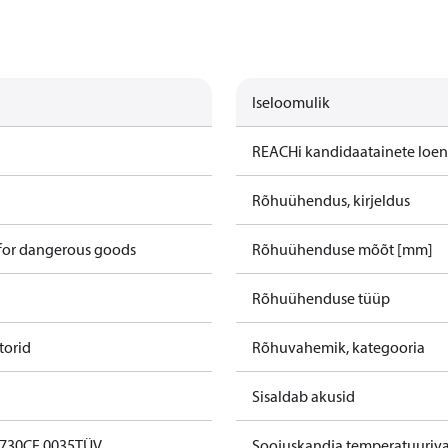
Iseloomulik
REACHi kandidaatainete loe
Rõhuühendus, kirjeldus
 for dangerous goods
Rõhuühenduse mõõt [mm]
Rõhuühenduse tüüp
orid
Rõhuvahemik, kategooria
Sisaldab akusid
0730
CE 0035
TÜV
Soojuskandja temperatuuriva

---

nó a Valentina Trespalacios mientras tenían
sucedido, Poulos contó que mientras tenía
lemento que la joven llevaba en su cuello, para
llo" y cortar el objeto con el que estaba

▸ **ACTIVITY**
Everything from the line containing "Iseloomulik" through the line containing "Soojuskandja temperatuuriva" in the material above should be retyped exactly, both ends included, and nothing more.

▸ **RESULT**
Iseloomulik
REACHi kandidaatainete loe
Rõhuühendus, kirjeldus
 for dangerous goods
Rõhuühenduse mõõt [mm]
Rõhuühenduse tüüp
orid
Rõhuvahemik, kategooria
Sisaldab akusid
0730
CE 0035
TÜV
Soojuskandja temperatuuriva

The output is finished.